*WHAT NEEDS TO BE DONE*
Out of the lines below, please list those that hold the string "ܠܐܘܟܠܐ".

--- MATERIAL TO PROCESS Enclosed Below ---

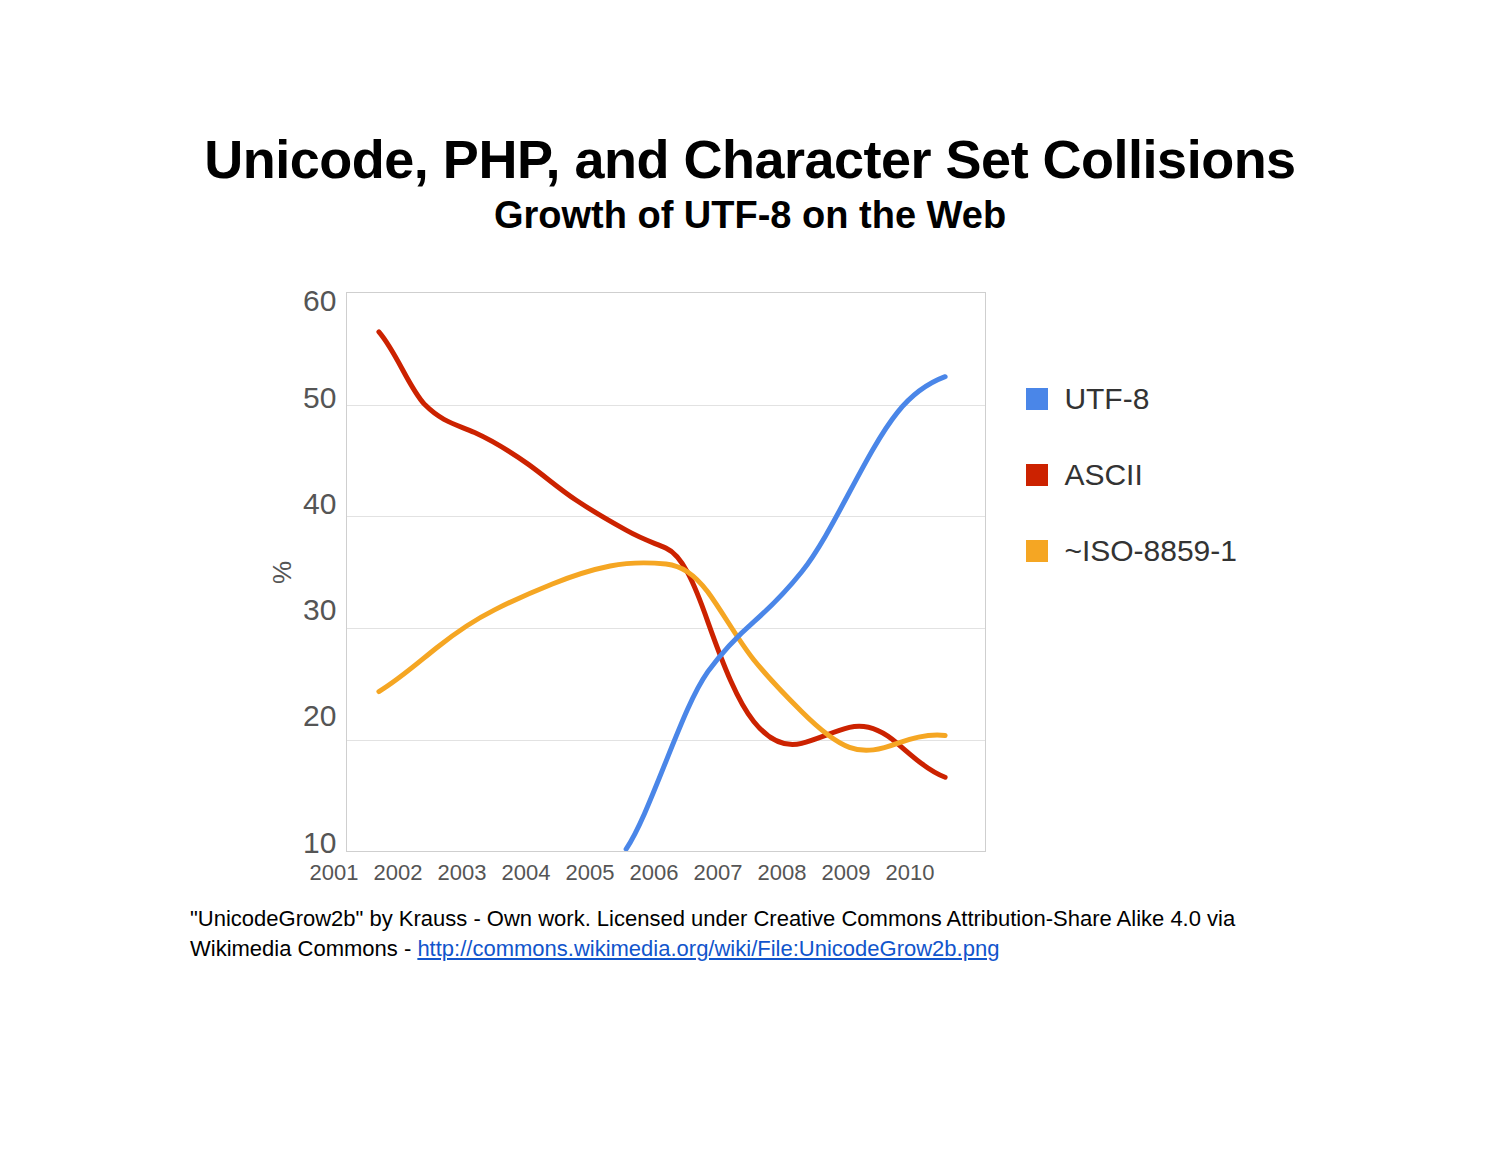Unicode, PHP, and Character Set Collisions
Growth of UTF-8 on the Web
%
60 50 40 30 20 10
UTF-8
ASCII
~ISO-8859-1
2001 2002 2003 2004 2005 2006 2007 2008 2009 2010
"UnicodeGrow2b" by Krauss - Own work. Licensed under Creative Commons Attribution-Share Alike 4.0 via Wikimedia Commons - http://commons.wikimedia.org/wiki/File:UnicodeGrow2b.png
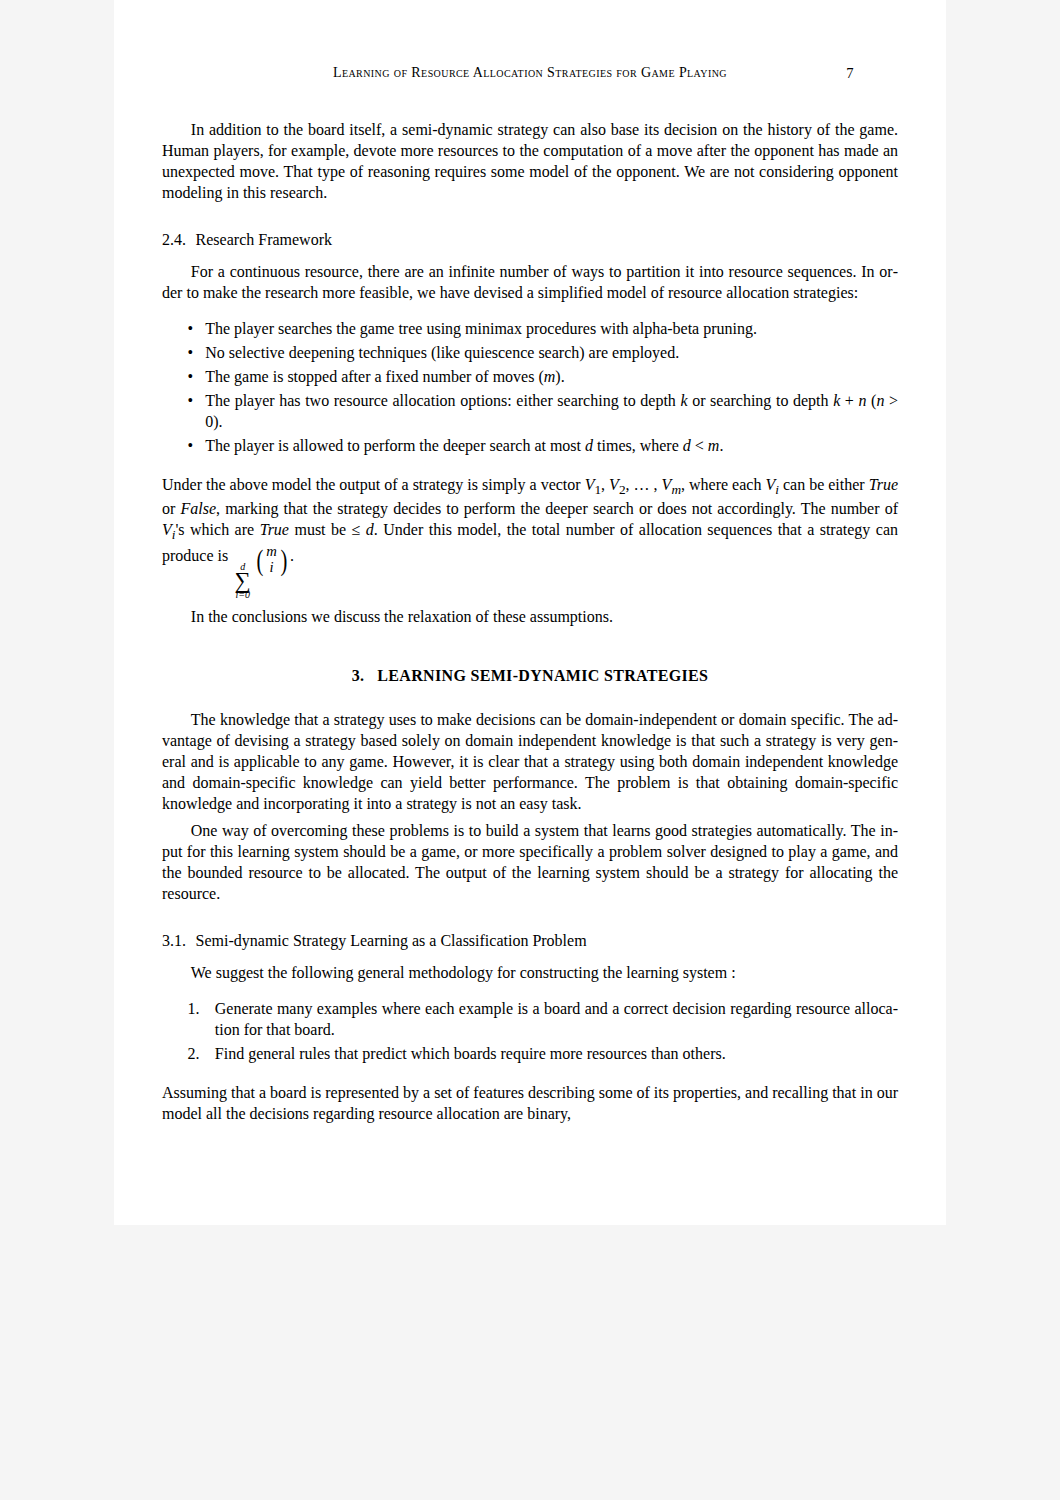Learning of Resource Allocation Strategies for Game Playing 7
In addition to the board itself, a semi-dynamic strategy can also base its decision on the history of the game. Human players, for example, devote more resources to the computation of a move after the opponent has made an unexpected move. That type of reasoning requires some model of the opponent. We are not considering opponent modeling in this research.
2.4. Research Framework
For a continuous resource, there are an infinite number of ways to partition it into resource sequences. In order to make the research more feasible, we have devised a simplified model of resource allocation strategies:
The player searches the game tree using minimax procedures with alpha-beta pruning.
No selective deepening techniques (like quiescence search) are employed.
The game is stopped after a fixed number of moves (m).
The player has two resource allocation options: either searching to depth k or searching to depth k + n (n > 0).
The player is allowed to perform the deeper search at most d times, where d < m.
Under the above model the output of a strategy is simply a vector V1, V2, … , Vm, where each Vi can be either True or False, marking that the strategy decides to perform the deeper search or does not accordingly. The number of Vi's which are True must be ≤ d. Under this model, the total number of allocation sequences that a strategy can produce is d∑i=0(mi).
In the conclusions we discuss the relaxation of these assumptions.
3. LEARNING SEMI-DYNAMIC STRATEGIES
The knowledge that a strategy uses to make decisions can be domain-independent or domain specific. The advantage of devising a strategy based solely on domain independent knowledge is that such a strategy is very general and is applicable to any game. However, it is clear that a strategy using both domain independent knowledge and domain-specific knowledge can yield better performance. The problem is that obtaining domain-specific knowledge and incorporating it into a strategy is not an easy task.
One way of overcoming these problems is to build a system that learns good strategies automatically. The input for this learning system should be a game, or more specifically a problem solver designed to play a game, and the bounded resource to be allocated. The output of the learning system should be a strategy for allocating the resource.
3.1. Semi-dynamic Strategy Learning as a Classification Problem
We suggest the following general methodology for constructing the learning system :
Generate many examples where each example is a board and a correct decision regarding resource allocation for that board.
Find general rules that predict which boards require more resources than others.
Assuming that a board is represented by a set of features describing some of its properties, and recalling that in our model all the decisions regarding resource allocation are binary,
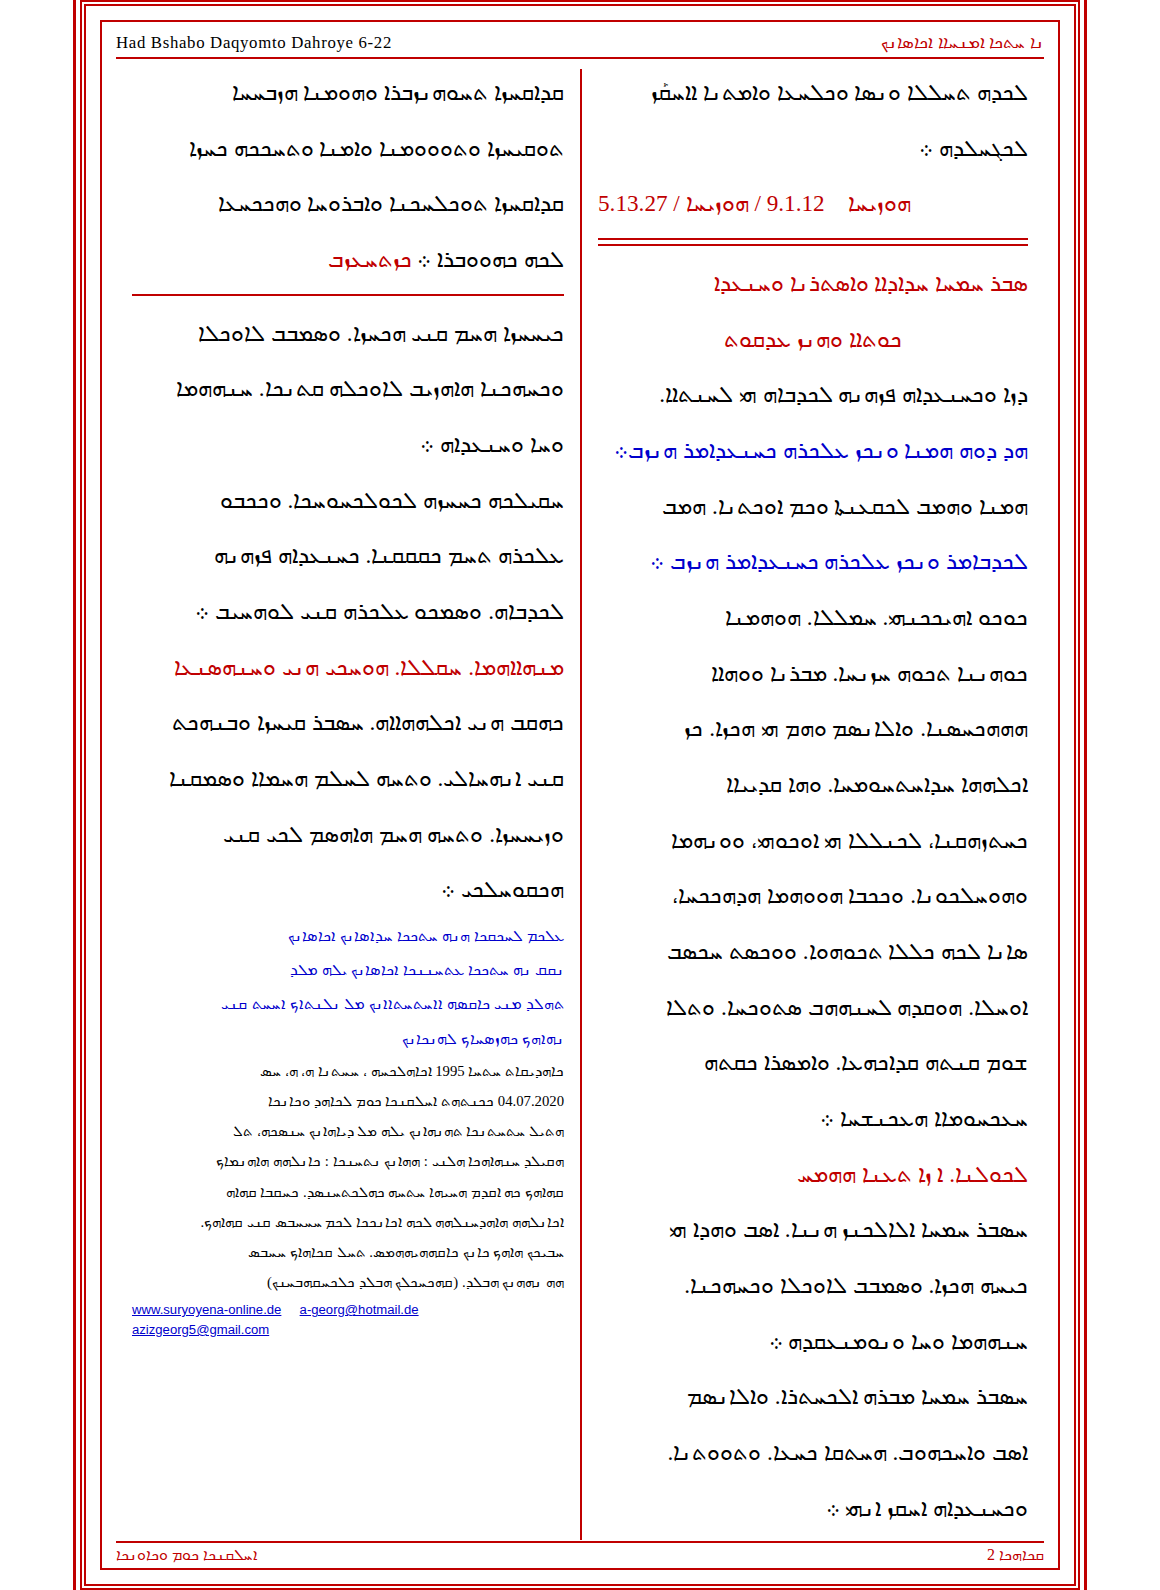ܢܐ ܚܬܟܐ ܐܡܢܚܐܐ ܐܟܐܣܐܢܟ Had Bshabo Daqyomto Dahroye 6-22
ܠܟܕܗ ܬܚܠܠܐ ܘܢܣܐ ܘܟܠܚܥܐ ܘܐܡܬܢܐ ܐܐܚܩܰܙ
ܠܟܓܚܠܕܗ ܀
5.13.27 / ܗܘܙܝܚܐ 9.1.12 / ܗܘܙܝܚܐ
ܣܒܪ ܚܡܚܐ ܚܕܐܕܐܐ ܘܐܣܬܪܢܐ ܘܚܢܥܕܐ
ܟܘܬܐܐ ܘܗܢܙ ܥܕܩܘܬ
ܕܙܐ ܘܟܚܢܥܕܐܗ ܦܙܗܢܗ ܠܟܕܒܐܗ ܗܝ ܠܚܢܬܐܐ.
ܗܕ ܕܘܗ ܗܡܢܐ ܘܢܟܙ ܥܠܟܪܗ ܟܚܢܥܕܐܡܪ ܗܢܙܒ܀
ܗܡܢܐ ܘܗܡܒ ܠܟܩܥܢܬܐ ܘܟܡ ܐܘܟܬܢܐ. ܗܡܒ
ܠܟܕܒܐܡܪ ܘܢܟܙ ܥܠܟܪܗ ܟܚܢܥܕܐܡܪ ܗܢܙܒ ܀
ܟܘܟܘ ܐܗܝܟܟܢܗܝ. ܚܡܠܠܐ. ܗܘܗܡܢܐ
ܟܘܗܢܢܐ ܬܟܘܗ ܚܙܢܚܐ. ܡܒܪܢܐ ܘܘܗܐܐ
ܗܗܗܟܚܣܢܐ. ܘܐܠܐܢܣܡ ܘܗܡ ܗܝ ܗܟܙܐ. ܟܙ
ܐܟܠܗܗܐ ܚܕܐܚܬܚܘܡܚܐ. ܘܗܐ ܩܕܝܝܐܐ
ܟܚܬܙܗܩܢܐ، ܠܟܢܠܠܐ ܗܝ ܐܘܟܘܗܝ، ܘܘܢܗܡܐ
ܘܗܘܚܠܟܘܢܐ. ܘܟܟܒܐ ܗܘܘܗܡܐ ܗܕܗܟܟܚܐ،
ܣܐܢܐ ܠܟܗ ܟܠܠܐ ܬܟܘܗܘܐ. ܘܘܟܣܬ ܚܟܣܒ
ܐܘܚܠܐ. ܗܘܩܕܗ ܠܚܢܗܗܒ ܣܬܘܟܚܐ. ܘܬܠܐ
ܫܘܡ ܩܢܬܗ ܩܕܐܟܗܥܐ. ܘܐܡܣܪܐ ܟܩܬܗ
ܚܥܟܚܘܡܐܐ ܗܥܟܢܫܚܐ ܀
ܠܟܘܠܢܐ. ܐ ܙܐ ܬܥܢܐ ܗܗܡܚ
ܚܣܒܪ ܚܡܚܐ ܐܠܐܠܟܢܙ ܗܢܢܐ. ܐܣܒ ܘܗܕܐ ܗܝ
ܟܝܚܗ ܗܟܙܐ. ܘܣܡܒܒ ܠܐܘܟܠܐ ܘܟܚܗܟܢܐ.
ܚܢܗܗܡܐ ܘܚܐ ܘܢܘܡܢܥܩܕܗ ܀
ܚܣܒܪ ܚܡܚܐ ܡܒܪܗ ܐܠܟܚܬܪܐ. ܘܐܠܐܢܣܡ
ܐܣܒ ܘܐܚܟܗܘܒ. ܗܚܬܩܐ ܟܚܥܐ. ܘܬܘܘܬܢܐ.
ܘܟܚܢܥܕܐܗ ܐܚܩܙ ܐܢܗܝ ܀
ܩܕܐܩܚܙܐ ܬܚܘܗܢܙܒܪܐ ܘܗܘܡܢܐ ܗܙܒܚܚܐ
ܬܘܩܝܚܙܐ ܘܬܘܘܘܡܢܐ ܘܐܡܢܐ ܘܬܚܟܟܗ ܟܚܙܐ
ܩܕܐܩܚܙܐ ܬܘܟܠܚܟܢܐ ܘܐܒܪܘܚܐ ܘܗܟܟܚܥܐ
ܠܟܗ ܟܗܘܘܒܪܐ ܀ ܟܙܬܚܥܙܒ
ܟܝܚܚܙܐ ܗܚܡ ܩܢܝ ܗܟܚܙܐ. ܘܣܡܒܒ ܠܐܘܟܠܐ
ܘܟܚܗܟܢܐ ܗܐܗܙܝܒ ܠܐܘܟܠܗ ܩܬܢܟܐ. ܚܢܗܗܡܐ
ܘܚܐ ܘܚܢܥܕܐܗ ܀
ܚܩܝܠܟܗ ܟܚܚܙܗ ܠܟܘܠܟܚܘܚܟܐ. ܘܟܟܒܘ
ܥܠܟܪܗ ܬܚܡ ܟܩܩܩܢܐ. ܟܚܢܥܕܐܗ ܦܙܗܢܗ
ܠܟܕܒܐܗ. ܘܣܡܟܘ ܥܠܟܪܗ ܩܢܝ ܠܘܗܚܝܒ ܀
ܡܢܗܐܐܗܡܐ. ܚܩܠܠܐ. ܗܘܚܟܝ ܗܢܝ ܘܚܢܗܣܢܥܐ
ܟܗܩܒ ܗܢܝ ܐܟܠܗܗܐܐܗ. ܚܣܒܪ ܩܝܚܙܐ ܘܒܢܗܟܬ
ܩܢܝ ܐܢܗܚܐܠܝ. ܘܬܚܗ ܠܚܠܡ ܗܚܡܐܐ ܘܣܡܩܢܐ
ܘܙܝܚܚܙܐ. ܘܬܚܗ ܗܚܡ ܗܐܗܣܡ ܠܟܝ ܩܢܝ
ܗܟܩܘܚܠܟܝ ܀
ܥܠܟܡ ܠܚܟܩܟܐ ܗܢܗ ܚܬܟܟܐ ܚܕܐܣܐܢܟ ܐܟܐܣܐܢܟ
ܢܩܩ ܢܗ ܚܬܟܟܐ ܥܬܚܢܢܟܐ ܐܟܐܣܐܢܟ ܝܠܗ ܡܠܕ
ܬܗܠܕ ܡܢܝ ܟܐܩܣܗ ܐܐܚܬܚܬܐܐܢܟ ܡܠ ܢܠܢܬܐܟ ܐܚܚܬ ܩܢܝ
ܢܗܐܗܟ ܟܗܙܣܚܐܟ ܠܗܢܟܐܢܟ
ܟܐܗܕܝܩܐܬ ܚܬܚܐ 1995 ܐܟܐܗܠܟܚܗ ، ܚܚܬܢܐ ܗ، ܗ، ܚܣ
04.07.2020 ܟܟܢܬܗܬ ܐܚܠܩܢܟܐ ܟܘܡ ܠܟܐܗܕ ܘܟܐܢܟܐ
ܗܬܝܠ ܚܬܚܬܢܟܐ ܬܗܢܗܐܢܟ ܝܠܗ ܡܠ ܕܝܐܗܐܢܟ ܚܢܣܟܗ، ܬܠ
ܗܩܝܠܕ ܚܢܗܐܗܟܐ ܗܠܢܝ : ܗܗܐܢܟ ܢܬܚܢܟܐ : ܟܐܢܠܗܗ ܗܐܗܢܡܐܟ
ܩܗܐܗܟ ܟܗ ܐܩܕܡ ܗܚܝܗܐ ܚܬܚܗ ܟܗܠܟܬܚܢܣܕ. ܟܚܩܒܐ ܩܗܐܗ
ܐܟܐܢܠܗܗ ܗܐܗܕܚܢܠܗܗ ܠܟܗ ܐܟܐܢܟܟܐ ܠܟܡ ܚܚܚܒܣ ܩܢܝ ܩܗܐܗܟ.
ܚܒܝܟܟ ܗܐܗܟ ܟܐܢܟ ܟܐܩܗܗܝܗܗܡܣ. ܬܚܠ ܩܟܐܗܐܟ ܚܚܒܣ
ܗܗ ܢܗܗܢܟ ܗܒܠܕ. (ܩܗܟܚܟܠܟ ܗܒܠܕ ܟܠܟܚܩܗܒܚܢܟ)
www.suryoyena-online.de a-georg@hotmail.de
azizgeorg5@gmail.com
2 ܩܟܐܗܟܐ ܐܚܠܩܢܟܐ ܟܘܡ ܘܟܐܘܢܟܐ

--- End of Enclosed MATERIAL TO PROCESS ---

*ANSWER SPACE*
ܟܝܚܗ ܗܟܙܐ. ܘܣܡܒܒ ܠܐܘܟܠܐ ܘܟܚܗܟܢܐ.
ܟܝܚܚܙܐ ܗܚܡ ܩܢܝ ܗܟܚܙܐ. ܘܣܡܒܒ ܠܐܘܟܠܐ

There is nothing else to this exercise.